Do you ever wake up and ask yourself, “What’s the point?” or “Why even bother?” Maybe you wake up to one of those days when you just don’t feel like getting out of bed.

I’ve had more of those mornings than I’d like to admit. Every morning I have to deal with family members with whom I don’t want to talk, so I just do it before 10AM to get it over with. They know this is the only time they’ll get from me during the day; whenever we do talk, I do my best to limit the conversation to five minutes.

I know that sounds callous, but I really don’t have anything in common with my family other than being Black and otherwise biologically linked. They don’t like that I speak my mind or even facts to them, or that I don’t show empathy when they cry. Again, I know it sounds callous, but I stopped showing empathy for my mom and sisters when they continued to deny nearly three decades of my homosexuality, including what happened to me at churches and in the military.

They’ve finally learned that their tears don’t work on me, so they’ve stopped trying. I don’t hug them unless I want to, which is usually only when someone is sick. And they’ve learned not to show up at my place unannounced because I get annoyed if they don’t call first.

Now, anyone who knows me knows I hate being fake because enough people have acted fake around me at school, work, and especially church. I don’t want to be one of those people.

But sometimes it’s just easier to project an alternate reality where everything is fine, when in fact everything inside is spiraling out of control. We’re too worried what others may say or think about us if they knew the truth about what we’re feeling.

Why do so many of us feel obligated to put on this mask for people? Family, churchgoers, coworkers, neighbors, acquaintances, friends we’ve known most of our lives, even strangers — we only like to show a part of ourselves with each of them.

And if we’re being honest we also only like looking at certain parts of ourselves with ourselves.

I haven’t looked at myself in the mirror since I was 18. Other than when I shave my head and beard. I’ve hated myself so much for who and what I am, and the church and the Black community didn’t help me at all.

How could two communities who claim to love their people so easily turn their backs on me without a second thought?

I quickly learned that neither community wanted me, so I had to fake my life — and I got really good at it. I had to be. It was the 70s, 80s, and 90s, and people weren’t as open about their sexuality back then. Society dictated how we acted, whether we liked it or not. I went out nearly every Friday and Saturday night to the clubs, bars, and bathhouses, “playing the game,” getting all dressed up, flirting, drinking, and having sex.

Then I went home to face my reality, which included a lot of crying, depression, loneliness, and medication to cover it all up, only to fake it again on Sunday morning. I really don’t know why I cared about church people so much. It’s not like they knew me or ever tried to get to know me, but I felt compelled to attend every week being raised in the Bible Belt.

Looking back, I now know it was God.

I understand some people have to portray themselves in certain ways for cultural reasons, or because they don’t want to hurt their families. But how many more mornings are we willing to wear this mask around people just to cry into our pillows at night?

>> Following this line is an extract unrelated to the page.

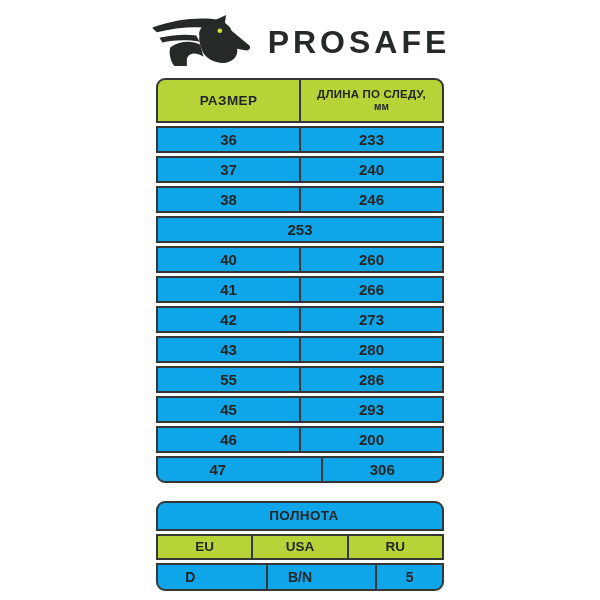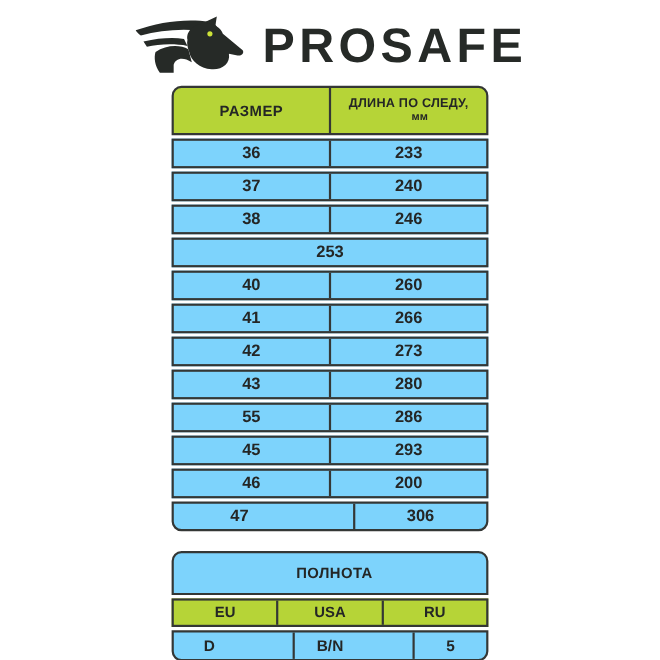"PROSAFE" .brand-text { font-size: 44px -> 32px }
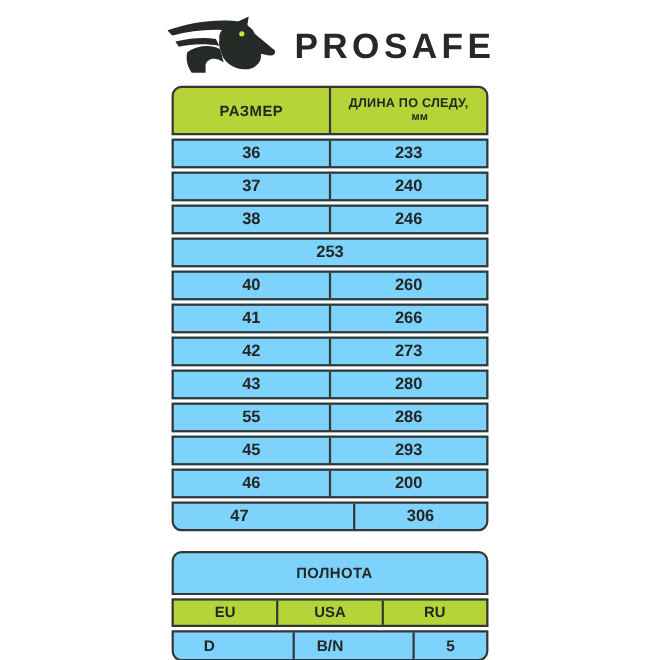"36" .trow { background: #7dd3fc -> #0ea5e9 }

I’ve had three fiancées in my life, but I only intended to marry each woman because of societal norms. You have no idea the pressures guys like us went through back then.

My last fiancée was in 1984, and not one of those relationships had anything to do with love. I can’t help but wonder if I had gone through with marrying one of those women how long it would have lasted.

How many times would I have had to wear the mask of a straight husband — and maybe a father — while attending church socials, business meetings, or family barbecues?

I would’ve hated every minute of every single day of that fake life. I’m just so glad none of it happened.

I’m tired of putting on masks for people, especially those I don’t know. But I’ve also realized no matter what I’ll still be wearing masks for the rest of my life. I’ll share my real story with anyone who will listen, but I still find myself deciding which mask to wear whenever I attend a church where I’m barely noticed, or with the neighbors I wave to, or for the guys I find attractive.

Try as I might, I guess I can’t escape which mask to choose for which occasion on which day.

The whole thing is exhausting. It’s like being in the 80s club scene all over again, only without the smoke machines and strobe lights. It’s only with God’s help that some of us get up in the morning and keep going.

For am I now seeking the approval of man, or of God? Or am I trying to please man? If I were still trying to please man, I would not be a servant of Christ.

Galatians 1:10 (ESV)

Do you find yourself wearing masks with the people in your life? How do you decide who gets to see the real you and who gets more of a facade?